» Your tasks
A) Echo the WAL replay email from "On Mon, Jun" to "integration into Postgres.", word for word.
B) In the WAL replay email, what two parts make up the tool?

» Page text
* start *
Re: WAL replay bugs

From: Robert Haas <robertmhaas(at)gmail(dot)com>
To: Michael Paquier <michael(dot)paquier(at)gmail(dot)com>
Cc: Heikki Linnakangas <hlinnakangas(at)vmware(dot)com>, PostgreSQL-development <pgsql-hackers(at)postgresql(dot)org>
Subject: Re: WAL replay bugs
Date: 2014-06-17 16:40:35
Message-ID: CA+Tgmoa72AEAgNE=_J_edMkUojjA79pS-aj7-azpp27eoeLsRw@mail.gmail.com
Views: Raw Message | Whole Thread | Download mbox | Resend email
Thread:
Lists: pgsql-hackers

On Mon, Jun 2, 2014 at 8:55 AM, Michael Paquier
<michael(dot)paquier(at)gmail(dot)com> wrote:
> On Wed, Apr 23, 2014 at 9:43 PM, Heikki Linnakangas
> <hlinnakangas(at)vmware(dot)com> wrote:
>> And here is the tool itself. It consists of two parts:
>>
>> 1. Modifications to the backend to write the page images
>> 2. A post-processing tool to compare the logged images between master and
>> standby.
> Having that into Postgres at the disposition of developers would be
> great, and I believe that it would greatly reduce the occurrence of
> bugs caused by WAL replay during recovery. So, with the permission of
> the author, I have been looking at this facility for a cleaner
> integration into Postgres.
* end *
[A block of data]
* start *
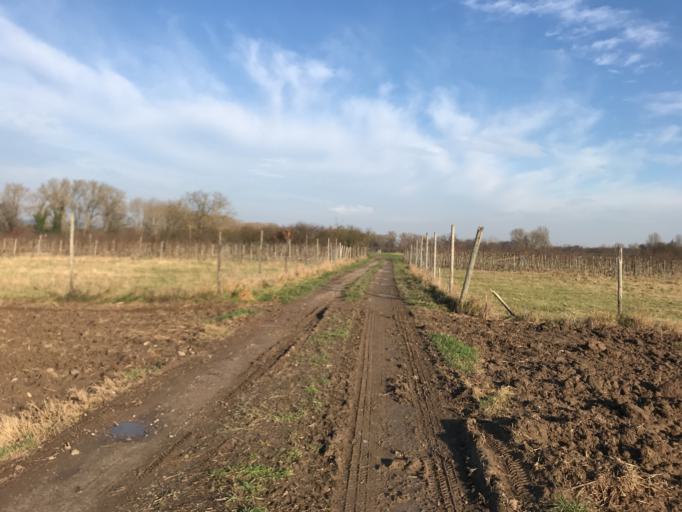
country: DE
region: Hesse
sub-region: Regierungsbezirk Darmstadt
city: Eltville
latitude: 50.0127
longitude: 8.1290
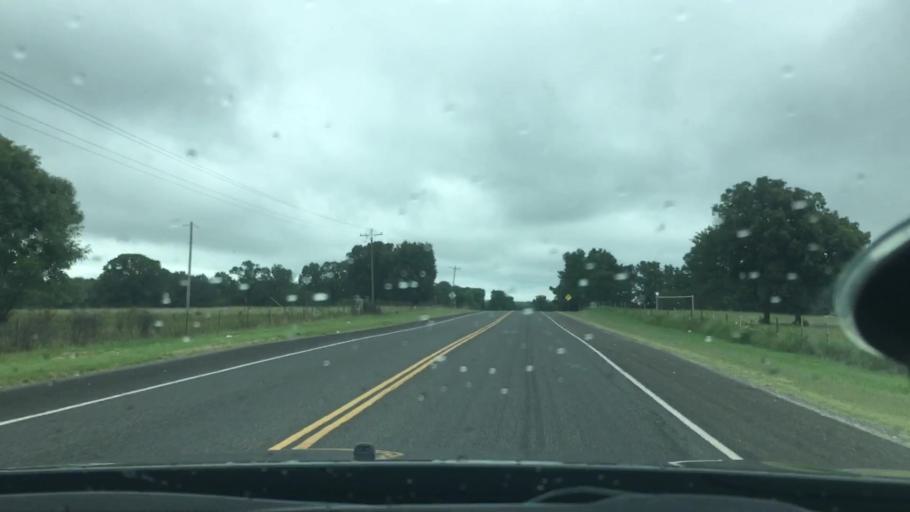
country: US
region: Oklahoma
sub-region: Sequoyah County
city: Vian
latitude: 35.5709
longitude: -94.9852
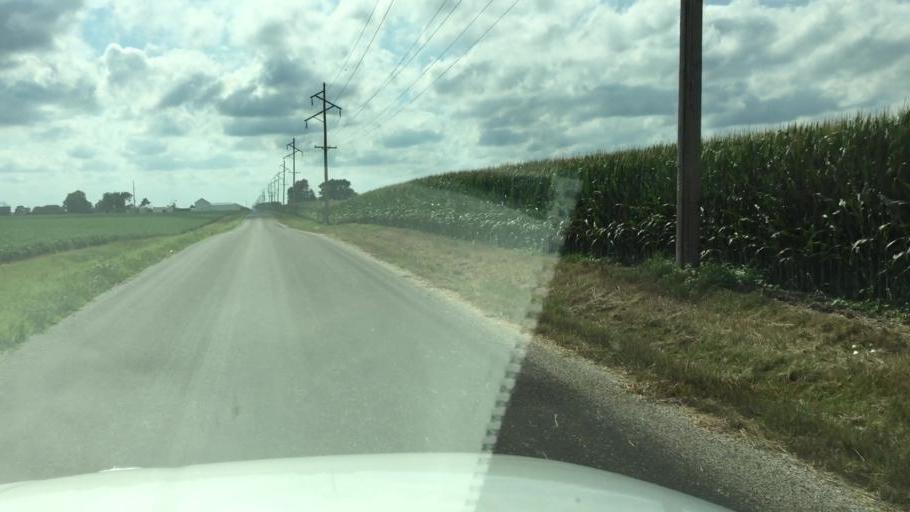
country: US
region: Illinois
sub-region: Hancock County
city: Carthage
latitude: 40.4168
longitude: -91.1710
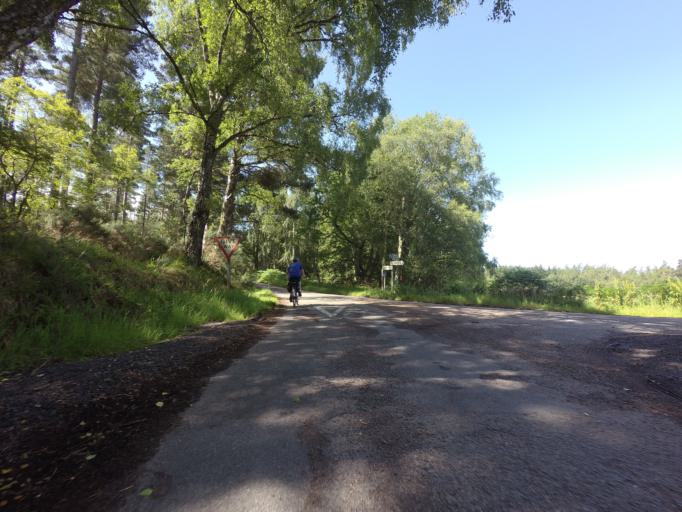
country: GB
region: Scotland
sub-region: Highland
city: Nairn
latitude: 57.5074
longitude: -3.9045
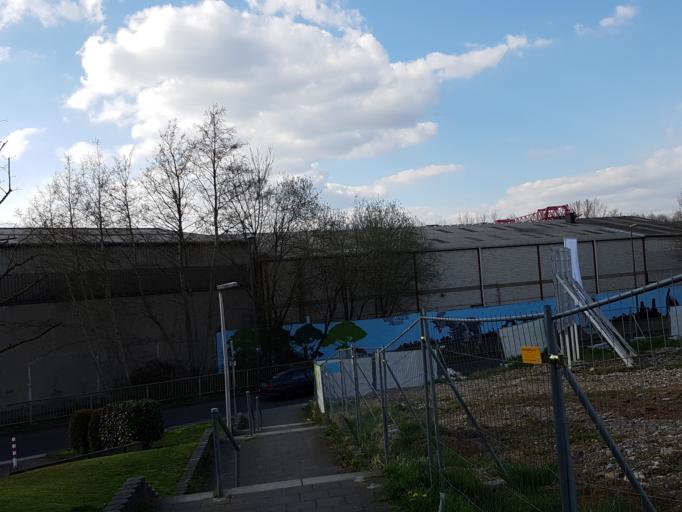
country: DE
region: North Rhine-Westphalia
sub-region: Regierungsbezirk Koln
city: Wurselen
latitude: 50.7806
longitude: 6.1429
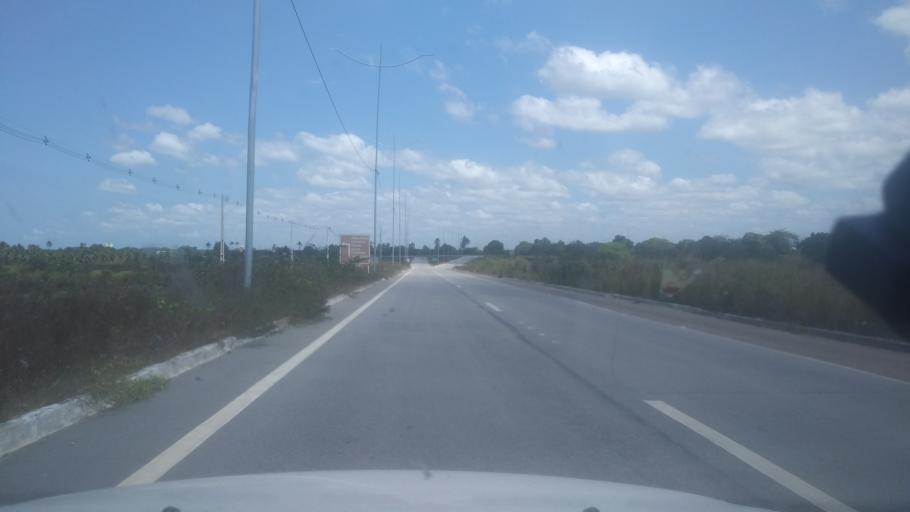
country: BR
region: Rio Grande do Norte
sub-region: Macaiba
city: Macaiba
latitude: -5.8636
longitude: -35.3783
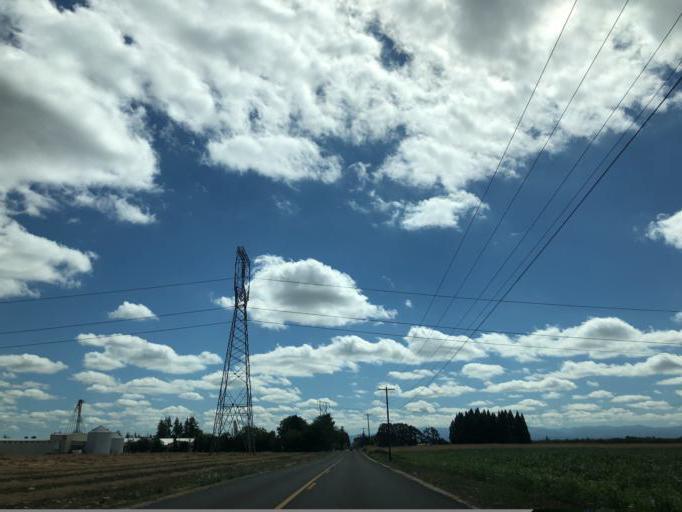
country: US
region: Oregon
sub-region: Marion County
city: Hubbard
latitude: 45.1727
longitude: -122.7295
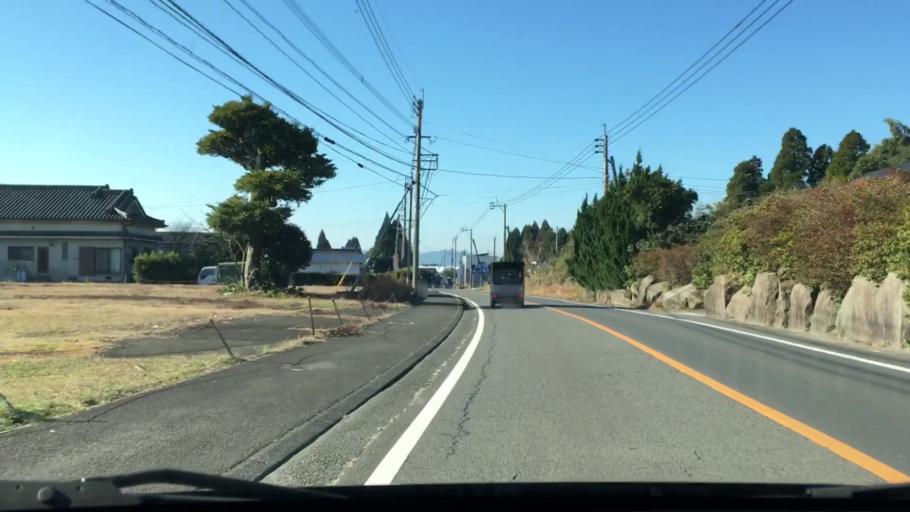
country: JP
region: Kagoshima
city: Kajiki
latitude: 31.7892
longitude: 130.7113
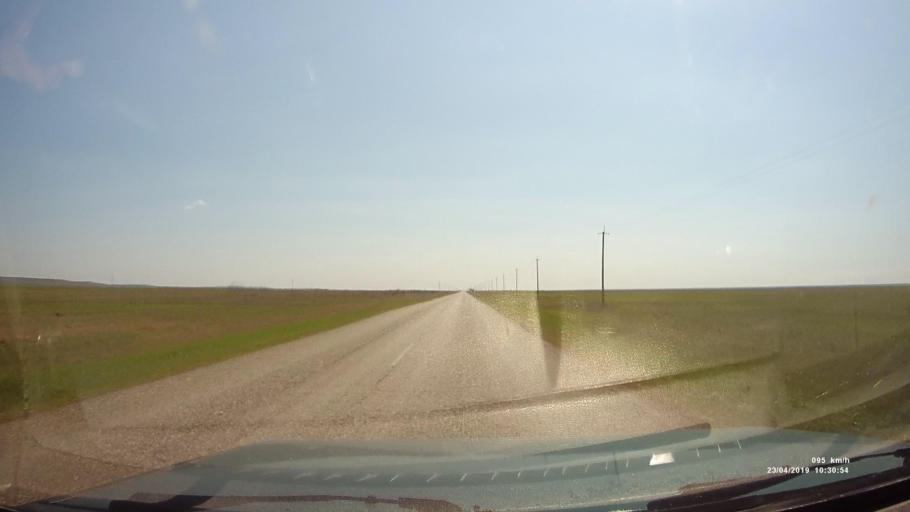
* end *
» Solutions to the problems
A)
On Mon, Jun 2, 2014 at 8:55 AM, Michael Paquier
<michael(dot)paquier(at)gmail(dot)com> wrote:
> On Wed, Apr 23, 2014 at 9:43 PM, Heikki Linnakangas
> <hlinnakangas(at)vmware(dot)com> wrote:
>> And here is the tool itself. It consists of two parts:
>>
>> 1. Modifications to the backend to write the page images
>> 2. A post-processing tool to compare the logged images between master and
>> standby.
> Having that into Postgres at the disposition of developers would be
> great, and I believe that it would greatly reduce the occurrence of
> bugs caused by WAL replay during recovery. So, with the permission of
> the author, I have been looking at this facility for a cleaner
> integration into Postgres.

B) Modifications to the backend to write the page images, and a post-processing tool to compare the logged images between master and standby.